(Excerpts from a dataset)
--

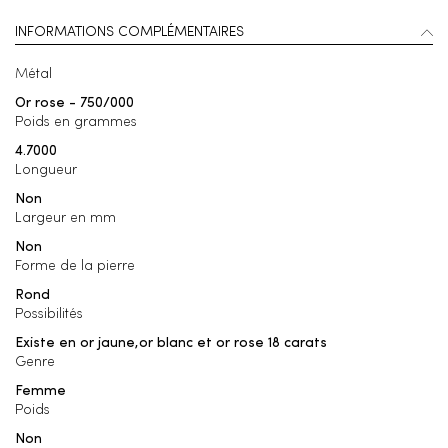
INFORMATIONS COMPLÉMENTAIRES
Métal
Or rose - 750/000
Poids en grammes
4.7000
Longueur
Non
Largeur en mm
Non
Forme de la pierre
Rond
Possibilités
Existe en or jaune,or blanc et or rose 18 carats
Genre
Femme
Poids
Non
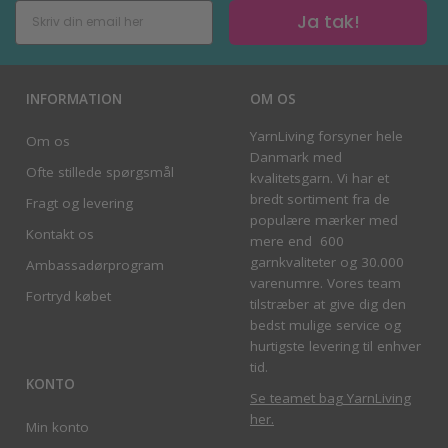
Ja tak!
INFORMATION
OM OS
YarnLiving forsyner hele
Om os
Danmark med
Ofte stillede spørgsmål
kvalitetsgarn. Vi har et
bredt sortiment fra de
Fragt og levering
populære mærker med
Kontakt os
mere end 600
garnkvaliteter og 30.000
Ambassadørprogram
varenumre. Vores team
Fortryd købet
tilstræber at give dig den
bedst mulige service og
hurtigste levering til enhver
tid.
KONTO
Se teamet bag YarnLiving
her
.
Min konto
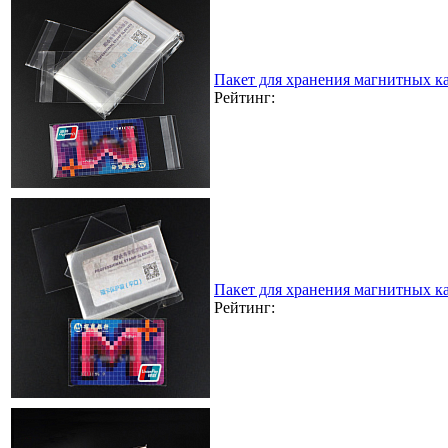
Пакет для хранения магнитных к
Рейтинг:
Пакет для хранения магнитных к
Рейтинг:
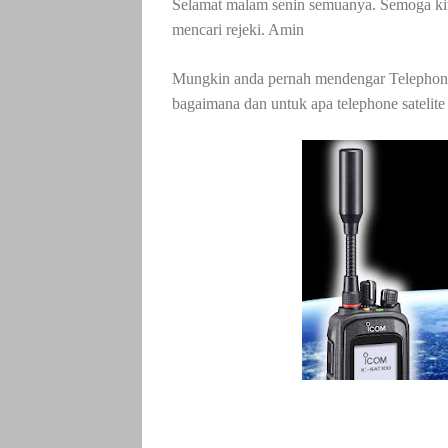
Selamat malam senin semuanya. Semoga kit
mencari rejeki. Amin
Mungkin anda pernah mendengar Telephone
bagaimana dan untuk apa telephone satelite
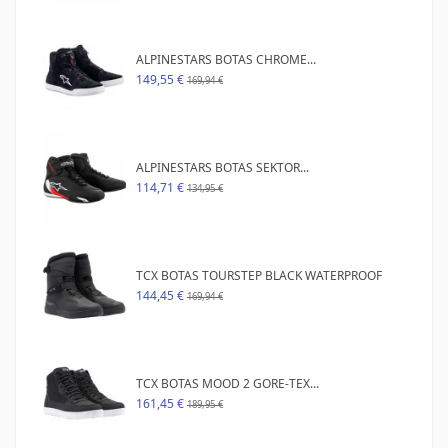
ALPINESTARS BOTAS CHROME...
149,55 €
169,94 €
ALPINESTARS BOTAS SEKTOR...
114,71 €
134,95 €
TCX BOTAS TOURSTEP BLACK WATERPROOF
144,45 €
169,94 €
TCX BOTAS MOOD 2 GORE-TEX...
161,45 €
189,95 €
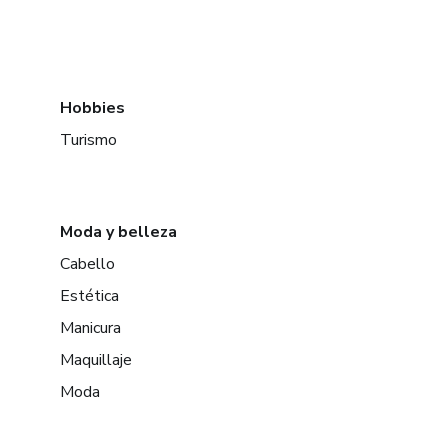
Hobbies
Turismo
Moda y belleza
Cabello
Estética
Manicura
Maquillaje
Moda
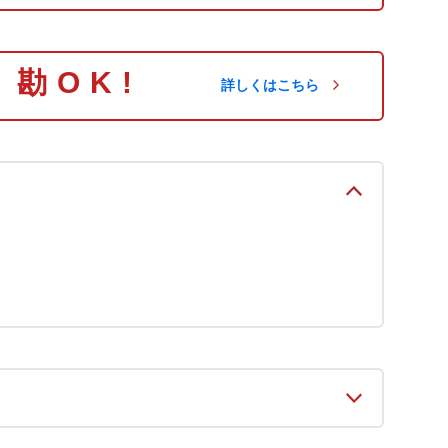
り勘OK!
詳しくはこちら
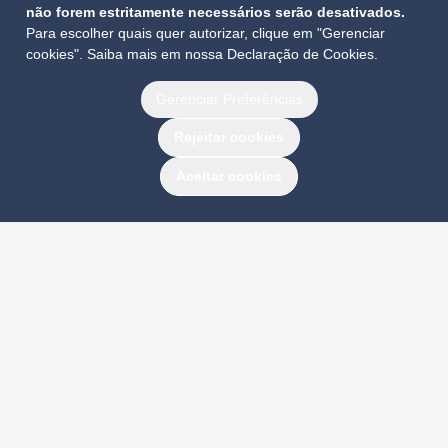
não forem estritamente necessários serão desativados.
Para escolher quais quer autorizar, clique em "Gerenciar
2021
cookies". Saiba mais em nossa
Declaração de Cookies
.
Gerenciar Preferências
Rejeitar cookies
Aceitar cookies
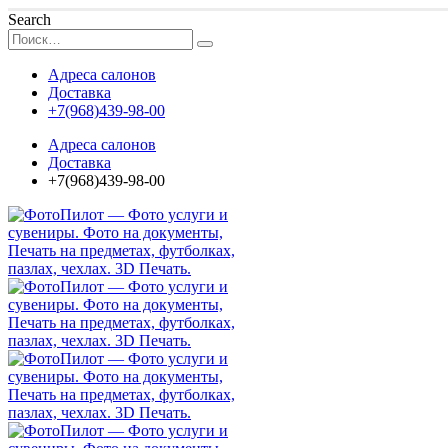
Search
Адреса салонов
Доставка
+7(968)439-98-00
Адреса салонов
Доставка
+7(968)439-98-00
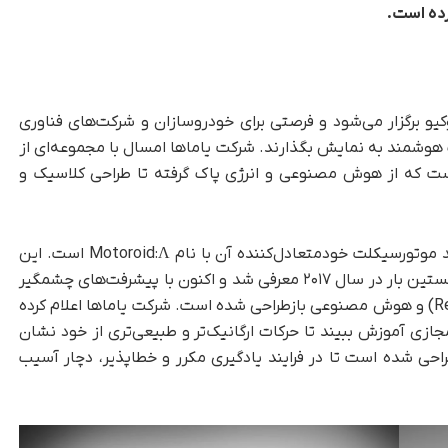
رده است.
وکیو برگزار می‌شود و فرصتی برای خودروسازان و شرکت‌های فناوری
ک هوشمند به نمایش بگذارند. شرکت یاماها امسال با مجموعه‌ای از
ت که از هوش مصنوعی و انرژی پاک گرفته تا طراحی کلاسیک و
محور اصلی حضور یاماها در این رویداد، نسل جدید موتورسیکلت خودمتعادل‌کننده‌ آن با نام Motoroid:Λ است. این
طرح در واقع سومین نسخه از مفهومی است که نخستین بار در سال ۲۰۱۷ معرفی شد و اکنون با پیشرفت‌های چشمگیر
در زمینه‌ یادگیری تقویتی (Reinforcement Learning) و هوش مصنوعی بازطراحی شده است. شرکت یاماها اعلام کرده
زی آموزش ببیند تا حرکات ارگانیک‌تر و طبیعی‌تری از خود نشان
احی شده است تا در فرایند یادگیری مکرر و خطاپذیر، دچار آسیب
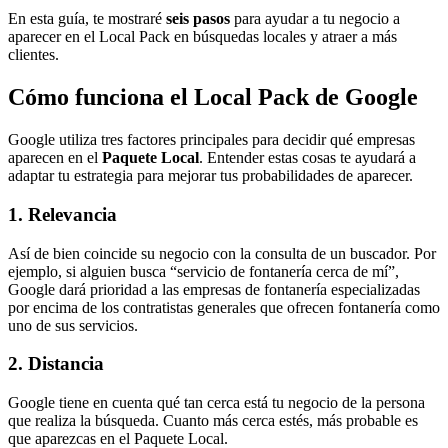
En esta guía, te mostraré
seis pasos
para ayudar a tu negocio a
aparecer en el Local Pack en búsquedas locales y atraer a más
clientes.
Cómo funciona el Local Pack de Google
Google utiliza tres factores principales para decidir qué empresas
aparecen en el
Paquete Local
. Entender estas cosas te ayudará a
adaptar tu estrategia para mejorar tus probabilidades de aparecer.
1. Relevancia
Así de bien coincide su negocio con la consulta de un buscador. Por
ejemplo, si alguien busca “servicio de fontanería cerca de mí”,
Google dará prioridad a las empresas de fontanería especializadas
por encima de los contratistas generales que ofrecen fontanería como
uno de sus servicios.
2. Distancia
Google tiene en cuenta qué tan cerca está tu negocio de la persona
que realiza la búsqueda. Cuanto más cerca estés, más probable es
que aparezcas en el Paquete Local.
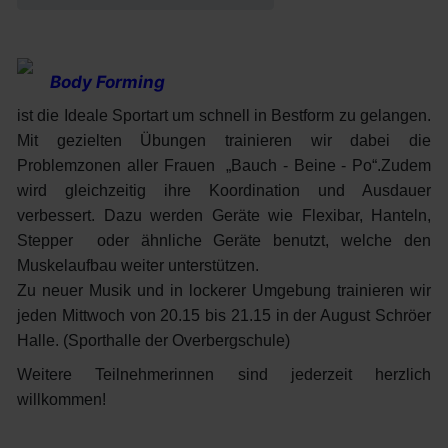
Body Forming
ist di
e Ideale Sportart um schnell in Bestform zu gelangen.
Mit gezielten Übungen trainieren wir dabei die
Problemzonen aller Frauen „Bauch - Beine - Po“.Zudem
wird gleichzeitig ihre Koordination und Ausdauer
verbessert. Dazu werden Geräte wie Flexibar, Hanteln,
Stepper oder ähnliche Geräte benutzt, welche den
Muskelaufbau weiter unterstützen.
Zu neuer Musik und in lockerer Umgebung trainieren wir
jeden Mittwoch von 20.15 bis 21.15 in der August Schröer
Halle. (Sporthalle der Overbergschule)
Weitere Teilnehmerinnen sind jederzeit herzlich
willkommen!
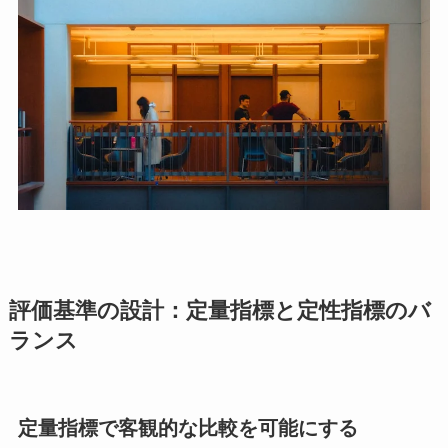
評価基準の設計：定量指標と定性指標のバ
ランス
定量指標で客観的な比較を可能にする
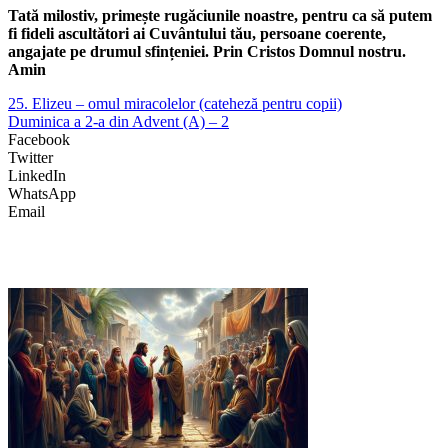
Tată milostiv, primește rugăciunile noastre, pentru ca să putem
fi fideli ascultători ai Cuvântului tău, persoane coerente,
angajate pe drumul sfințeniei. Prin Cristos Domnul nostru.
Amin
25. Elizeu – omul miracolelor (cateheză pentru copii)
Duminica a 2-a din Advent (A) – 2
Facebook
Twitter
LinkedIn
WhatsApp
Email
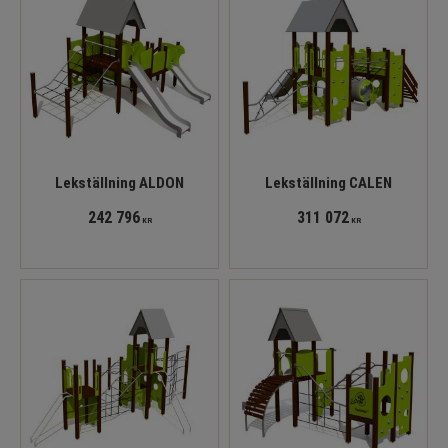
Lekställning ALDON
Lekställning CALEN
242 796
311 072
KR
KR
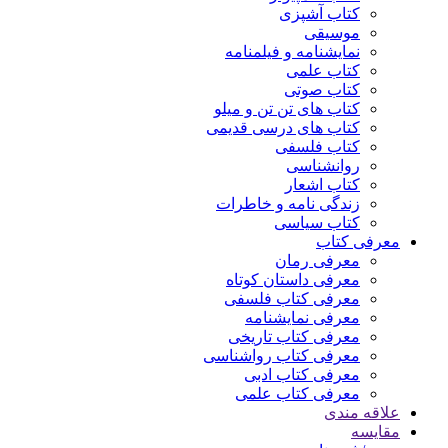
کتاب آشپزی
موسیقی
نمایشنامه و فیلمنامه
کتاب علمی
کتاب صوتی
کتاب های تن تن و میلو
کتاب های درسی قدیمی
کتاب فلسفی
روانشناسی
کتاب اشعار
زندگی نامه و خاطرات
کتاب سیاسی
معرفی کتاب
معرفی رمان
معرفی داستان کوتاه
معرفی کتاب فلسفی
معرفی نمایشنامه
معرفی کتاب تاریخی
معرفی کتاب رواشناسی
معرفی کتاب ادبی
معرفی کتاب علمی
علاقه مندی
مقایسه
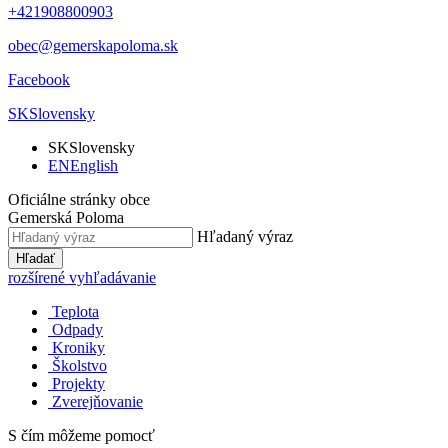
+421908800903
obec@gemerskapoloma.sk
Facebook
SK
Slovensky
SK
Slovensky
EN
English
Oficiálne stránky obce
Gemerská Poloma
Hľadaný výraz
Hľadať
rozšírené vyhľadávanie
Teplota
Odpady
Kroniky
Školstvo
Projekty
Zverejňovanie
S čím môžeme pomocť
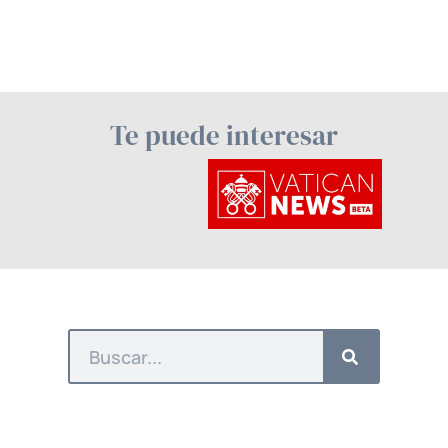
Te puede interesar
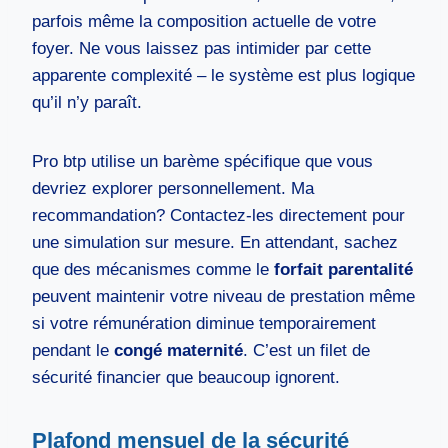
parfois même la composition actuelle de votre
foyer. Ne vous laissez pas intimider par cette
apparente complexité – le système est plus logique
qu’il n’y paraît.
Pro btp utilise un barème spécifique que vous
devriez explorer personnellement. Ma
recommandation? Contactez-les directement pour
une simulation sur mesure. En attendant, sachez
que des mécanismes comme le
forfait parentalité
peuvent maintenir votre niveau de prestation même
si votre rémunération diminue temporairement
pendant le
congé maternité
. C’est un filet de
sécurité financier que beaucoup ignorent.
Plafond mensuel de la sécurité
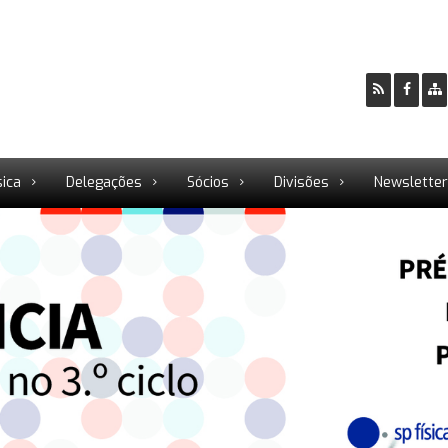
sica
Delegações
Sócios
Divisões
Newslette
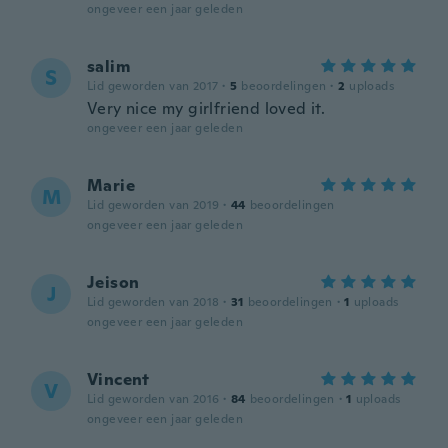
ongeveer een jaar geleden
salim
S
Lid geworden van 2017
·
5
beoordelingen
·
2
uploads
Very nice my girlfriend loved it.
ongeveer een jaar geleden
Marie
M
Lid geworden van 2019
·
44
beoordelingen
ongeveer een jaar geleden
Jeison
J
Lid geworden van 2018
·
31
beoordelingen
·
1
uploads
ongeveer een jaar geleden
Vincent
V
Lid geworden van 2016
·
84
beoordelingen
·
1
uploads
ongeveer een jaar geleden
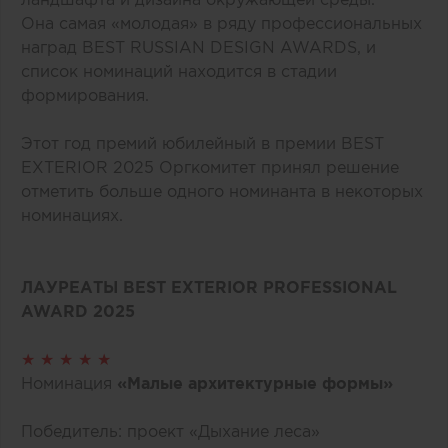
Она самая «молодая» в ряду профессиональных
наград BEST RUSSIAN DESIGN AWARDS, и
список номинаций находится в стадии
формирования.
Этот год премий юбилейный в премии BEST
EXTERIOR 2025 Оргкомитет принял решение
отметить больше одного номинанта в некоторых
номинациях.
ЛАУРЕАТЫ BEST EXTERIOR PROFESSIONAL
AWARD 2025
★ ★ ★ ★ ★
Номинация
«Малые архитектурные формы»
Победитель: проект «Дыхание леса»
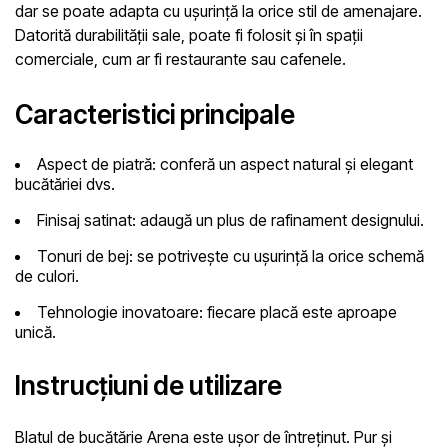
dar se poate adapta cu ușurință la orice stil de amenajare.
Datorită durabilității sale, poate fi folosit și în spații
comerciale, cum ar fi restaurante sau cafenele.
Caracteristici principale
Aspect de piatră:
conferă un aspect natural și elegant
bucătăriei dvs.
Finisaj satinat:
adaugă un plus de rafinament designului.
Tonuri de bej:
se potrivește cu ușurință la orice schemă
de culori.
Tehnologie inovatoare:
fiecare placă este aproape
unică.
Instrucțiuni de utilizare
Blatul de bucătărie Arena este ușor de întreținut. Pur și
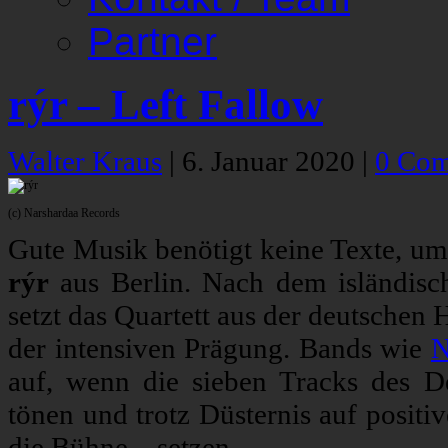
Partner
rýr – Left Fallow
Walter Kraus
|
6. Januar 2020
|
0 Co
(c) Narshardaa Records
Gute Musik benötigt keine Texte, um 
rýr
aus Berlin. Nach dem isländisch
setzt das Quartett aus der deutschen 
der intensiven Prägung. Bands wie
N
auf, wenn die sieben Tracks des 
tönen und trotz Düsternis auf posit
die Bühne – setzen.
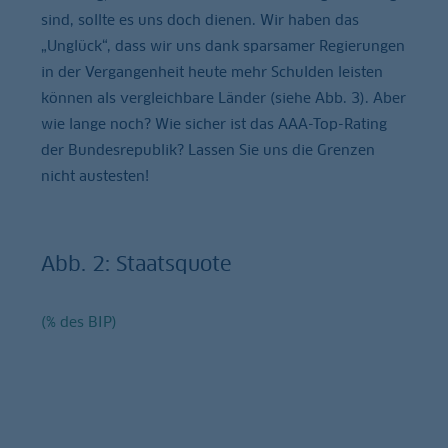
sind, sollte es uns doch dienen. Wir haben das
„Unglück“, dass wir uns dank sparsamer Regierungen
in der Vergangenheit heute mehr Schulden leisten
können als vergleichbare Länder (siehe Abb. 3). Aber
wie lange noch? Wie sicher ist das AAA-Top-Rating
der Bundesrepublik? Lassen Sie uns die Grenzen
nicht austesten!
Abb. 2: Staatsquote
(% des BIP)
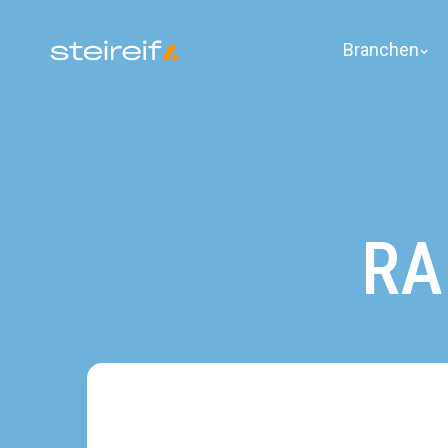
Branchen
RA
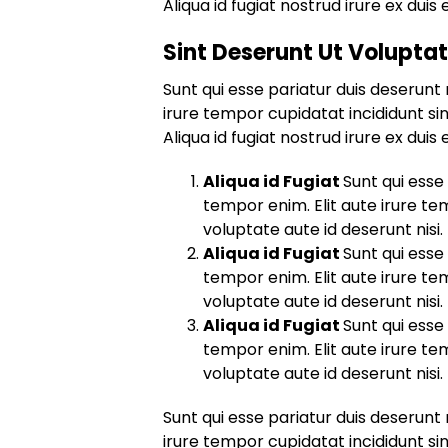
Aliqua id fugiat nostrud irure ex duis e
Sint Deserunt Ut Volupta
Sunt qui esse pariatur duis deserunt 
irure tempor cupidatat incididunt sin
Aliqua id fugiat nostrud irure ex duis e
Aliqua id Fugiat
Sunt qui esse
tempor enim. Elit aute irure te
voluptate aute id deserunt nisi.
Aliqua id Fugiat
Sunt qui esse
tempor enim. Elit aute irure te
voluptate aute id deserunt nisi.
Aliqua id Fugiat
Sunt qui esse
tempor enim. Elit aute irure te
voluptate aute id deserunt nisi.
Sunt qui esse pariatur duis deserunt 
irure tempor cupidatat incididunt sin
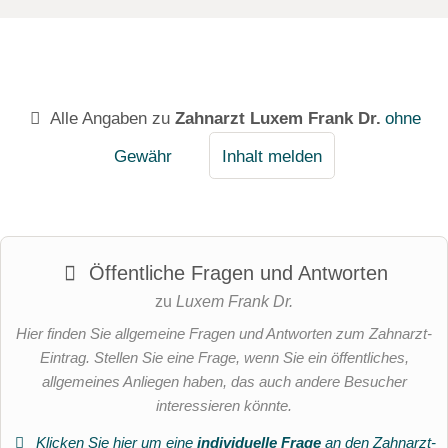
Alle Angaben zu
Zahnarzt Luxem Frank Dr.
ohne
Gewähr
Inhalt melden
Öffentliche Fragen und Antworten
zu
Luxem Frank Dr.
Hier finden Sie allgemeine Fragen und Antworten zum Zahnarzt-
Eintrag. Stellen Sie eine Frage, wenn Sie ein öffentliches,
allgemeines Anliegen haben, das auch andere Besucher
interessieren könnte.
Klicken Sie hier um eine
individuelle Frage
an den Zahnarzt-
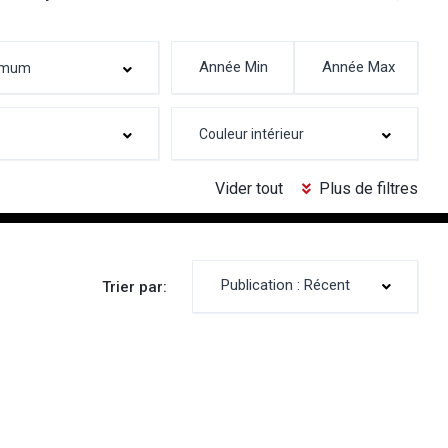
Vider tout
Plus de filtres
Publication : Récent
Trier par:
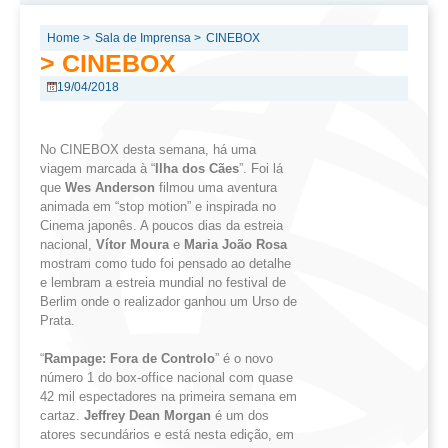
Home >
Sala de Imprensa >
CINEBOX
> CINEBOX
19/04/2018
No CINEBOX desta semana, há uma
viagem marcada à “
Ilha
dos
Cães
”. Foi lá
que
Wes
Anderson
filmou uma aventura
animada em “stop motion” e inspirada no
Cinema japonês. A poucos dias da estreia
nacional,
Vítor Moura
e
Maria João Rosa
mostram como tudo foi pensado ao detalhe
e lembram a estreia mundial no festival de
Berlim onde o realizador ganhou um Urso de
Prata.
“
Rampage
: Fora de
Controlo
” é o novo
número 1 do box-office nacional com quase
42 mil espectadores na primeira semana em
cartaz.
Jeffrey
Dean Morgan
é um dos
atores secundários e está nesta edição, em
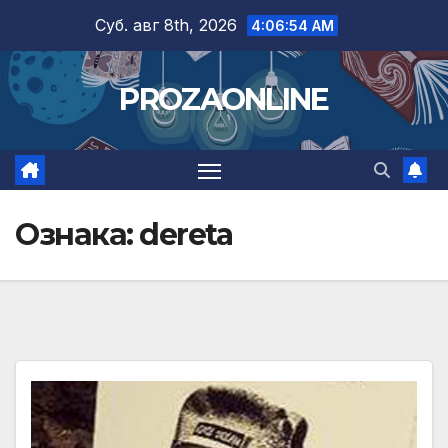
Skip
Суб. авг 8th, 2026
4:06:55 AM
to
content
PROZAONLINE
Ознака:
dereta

--

» **WORK TASK**: Display each line in the records that includes the word "cerca".

» **EXPECTED ANSWER**:
ejemplo, si alguien busca “servicio de fontanería cerca de mí”,
Google tiene en cuenta qué tan cerca está tu negocio de la persona
que realiza la búsqueda. Cuanto más cerca estés, más probable es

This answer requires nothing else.